How Algorithms are Turning the Investment Industry on its Head

Graphic Jayde Norström

Securities trading has always been about technology, but now it’s becoming far less about people.

Using algorithms and powerful servers to make the fastest trade decisions possible, high-frequency trading has become an essential tool for the power-player investment firms—with Forbes reporting in September that 50 to 70 per cent of trades made in world markets are HFTs.

It’s changing the investment business, but the jury’s still out on whether it’s for better or for worse.

The proliferation of computer-based trading doesn’t come as a surprise. It’s existed in some form or another for more than a decade, and follows a trend seen in many industries—computers taking jobs once held by people.

What regulators are now faced with is the question of how fast is too fast—whether there is a point where this rapid trading can cause real damage to the financial system.

HFT encompasses not just one strategy, but rather the usage of a variety of technological approaches to make quick trades before a human investor can even process the data.

This includes using algorithms to make snap sales based on new information less than a second after markets open, and buying stock for a penny more than other bidders and then quickly selling it again for a higher value that is still less than the seller’s asking price.

HFTs can even automatically bid a slightly higher price than human traders instantaneously after discovering the competition.

HFTs also means physical changes to trading, like having private servers on the market floor for the lowest possible latency when transferring data.

The use of HFTs has declined since its peak in 2009, after the New York Times reported in the previous year that HFTs had earned about $21 billion—before anyone outside of Wall Street knew even what they were. Since then, some investors have gotten wise to some of these HFT strategies.

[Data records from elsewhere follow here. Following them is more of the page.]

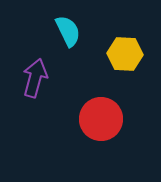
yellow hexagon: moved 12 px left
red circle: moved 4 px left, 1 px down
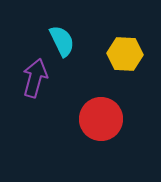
cyan semicircle: moved 6 px left, 10 px down
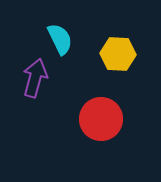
cyan semicircle: moved 2 px left, 2 px up
yellow hexagon: moved 7 px left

But it really caught the attention of regulators after the 2010 Flash Crash, when the dropped by nearly 10 per cent and recovered in mere minutes. Once the algorithms noticed a drop due to bad human trading, they ceased activity—and their absence created a much larger dip in the index.

The Investment Inventory Regulatory Organization of Canada will be releasing a report on the impact of HFTs next year.

HFTs have become the majority of the trades made in markets, but make up an even higher amount of the bids offered. Critics say this creates the illusion of high confidence in a stock, and increases the cost of trading due to the increased volume of messages transferred—between 90 and 95 of all quotes come from HFTs according to Forbes.

Proponents of HFTs argue that these tools reduce the difference between what the seller is asking for a stock and what bidders are offering (known as the “bid/ask spread”), which lowers the fees that go to traders to find a middle ground and thus indirectly means savings for the investors.

Jeffrey G. MacIntosh argues in the Financial Post that this offsets any increased costs of HFTs caused by flooding markets with stock quotes.

After the economic crash of 2008, HFTs were a way for big banks to start making large profits again. But it raises questions of the balance between fairness and efficiency, with large banks and investment firms able to pay for slightly faster information about the state of American markets, and paying a premium to have their servers share floorspace with market servers.

In this technological arms race, regulators are constantly playing catch-up. In the high-tech industry, innovation moves at light speed. And considering they’re only shy by a few milliseconds, soon the trades themselves may, too.